:: DESCRIPTION OF THE TASK ::
Without changing a thing, reproduce the entire listing and leave out its pictures.

:: INPUT DATA ::
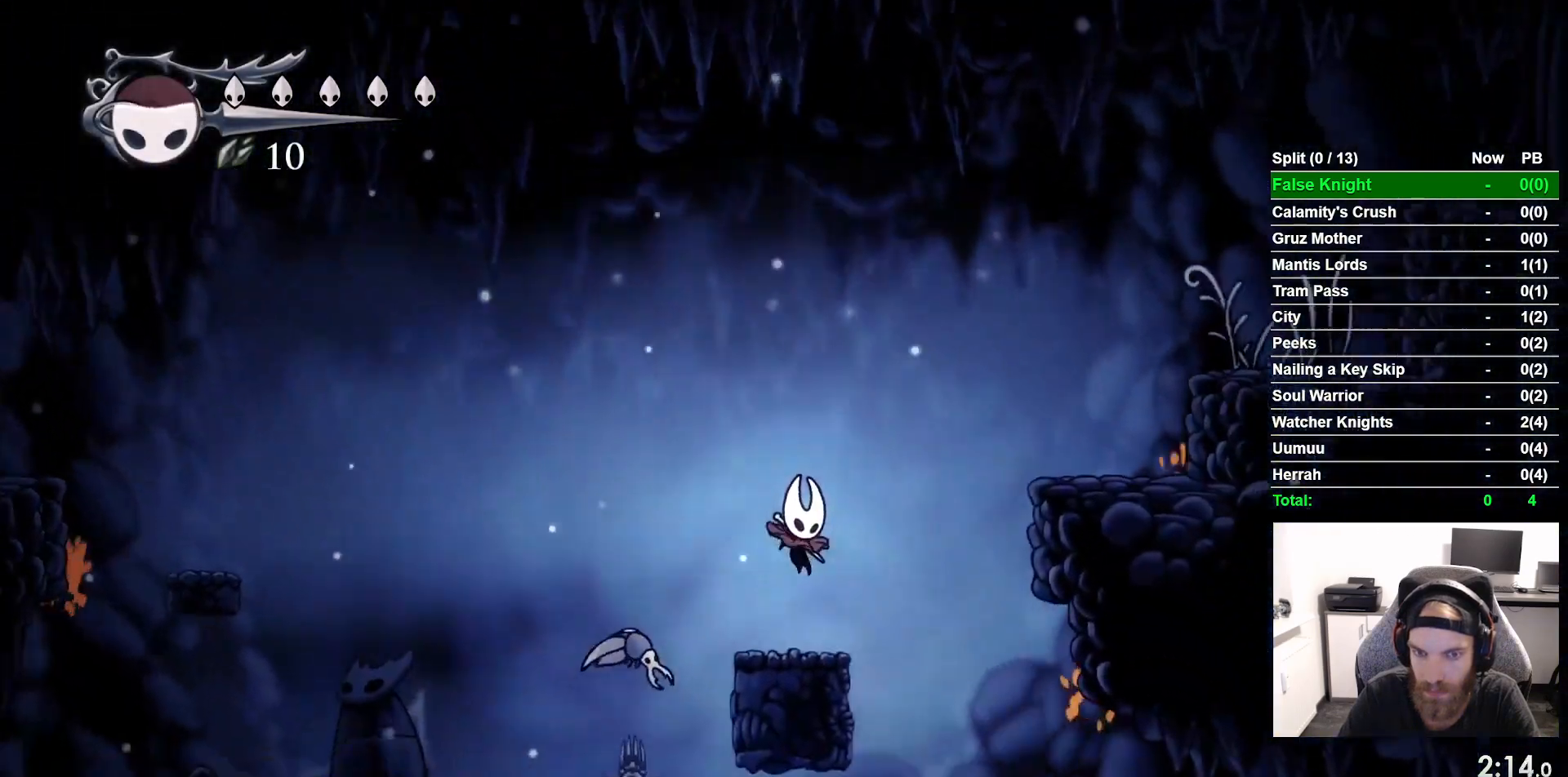
{"buttons": ["DPAD_RIGHT"], "left_stick": "center", "events": [[100, "CROSS", "down"], [417, "CROSS", "up"]]}
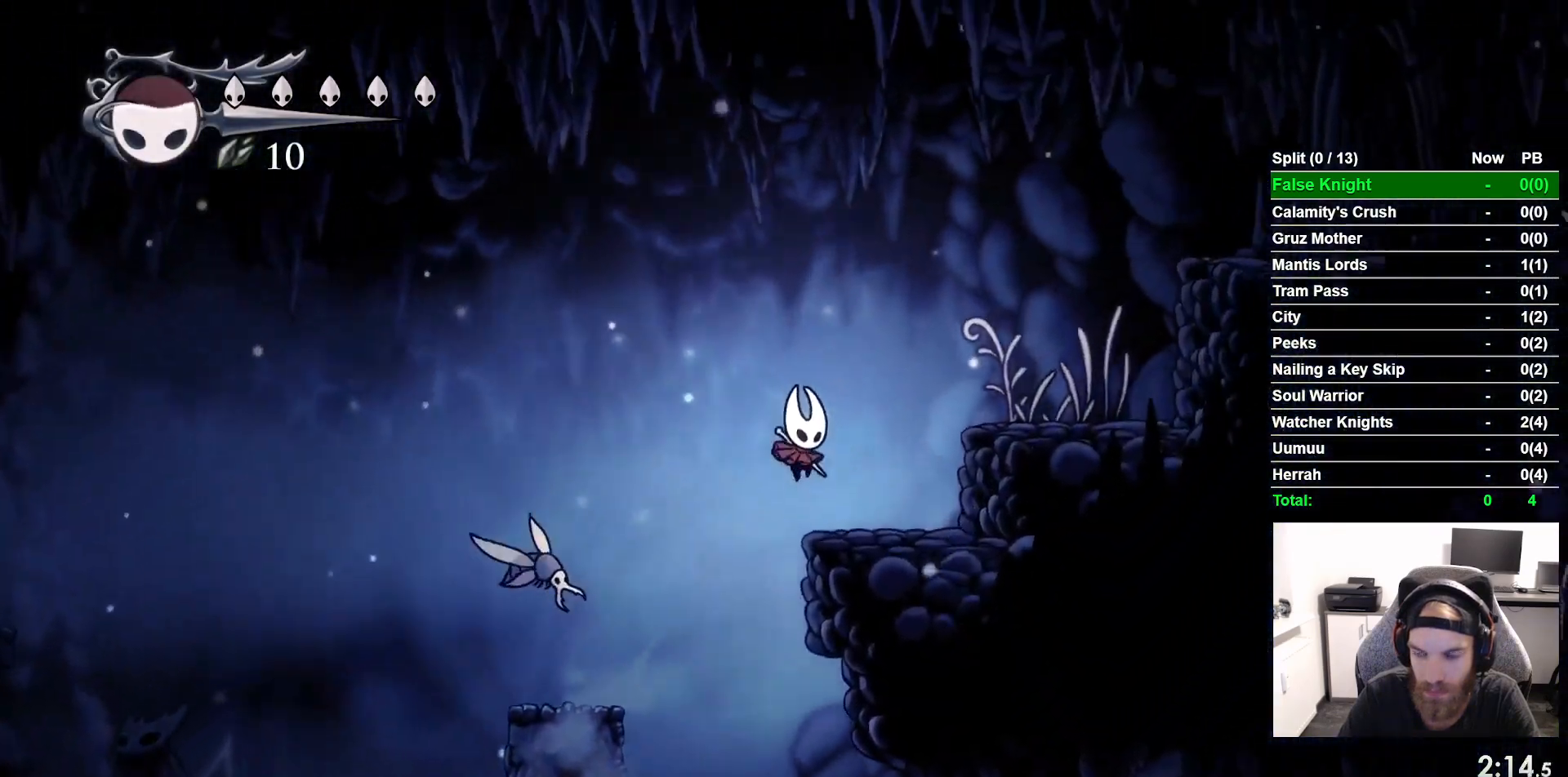
{"buttons": ["DPAD_RIGHT"], "left_stick": "center", "events": [[167, "CROSS", "down"], [367, "CROSS", "up"]]}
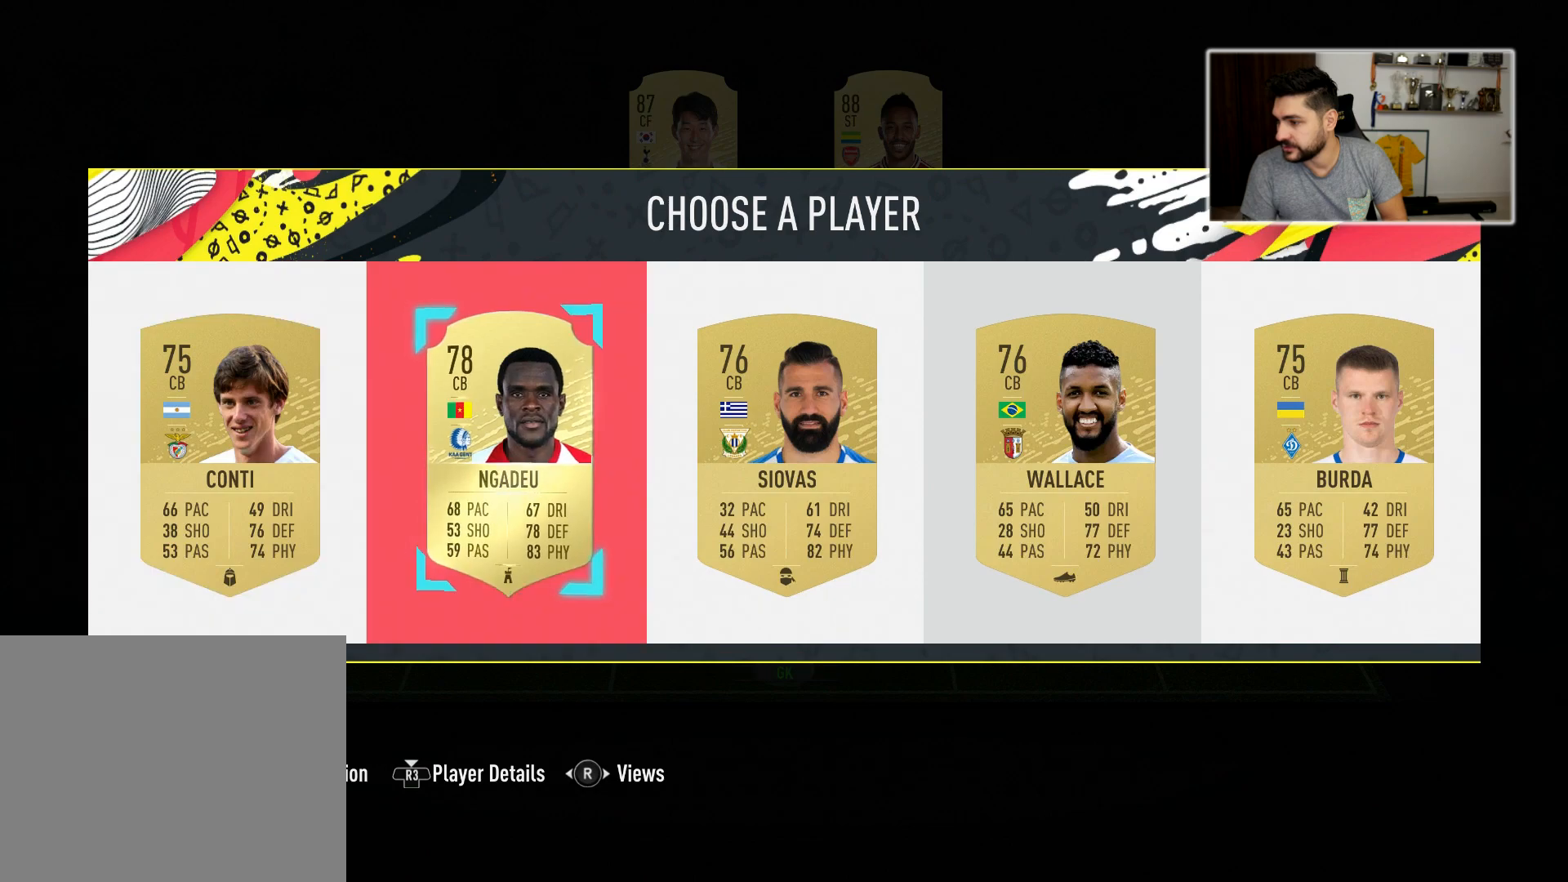
Gameplay with a controller (PlayStation layout); each line is a JSON object with the inputs held at the frame after it. "events" lists button and stick changes between this image and that frame as [ms after this image, input, new state], when the widget could be followed in between.
{"buttons": [], "left_stick": "center", "right_stick": "center", "events": [[17, "left_stick", "center"], [117, "left_stick", "right"], [267, "left_stick", "center"]]}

:: OUTPUT OF THE EXERCISE ::
{"buttons": ["DPAD_RIGHT"], "left_stick": "center", "events": [[100, "CROSS", "down"], [417, "CROSS", "up"]]}
{"buttons": ["DPAD_RIGHT"], "left_stick": "center", "events": [[167, "CROSS", "down"], [367, "CROSS", "up"]]}
Gameplay with a controller (PlayStation layout); each line is a JSON object with the inputs held at the frame after it. "events" lists button and stick changes between this image and that frame as [ms after this image, input, new state], when the widget could be followed in between.
{"buttons": [], "left_stick": "center", "right_stick": "center", "events": [[17, "left_stick", "center"], [117, "left_stick", "right"], [267, "left_stick", "center"]]}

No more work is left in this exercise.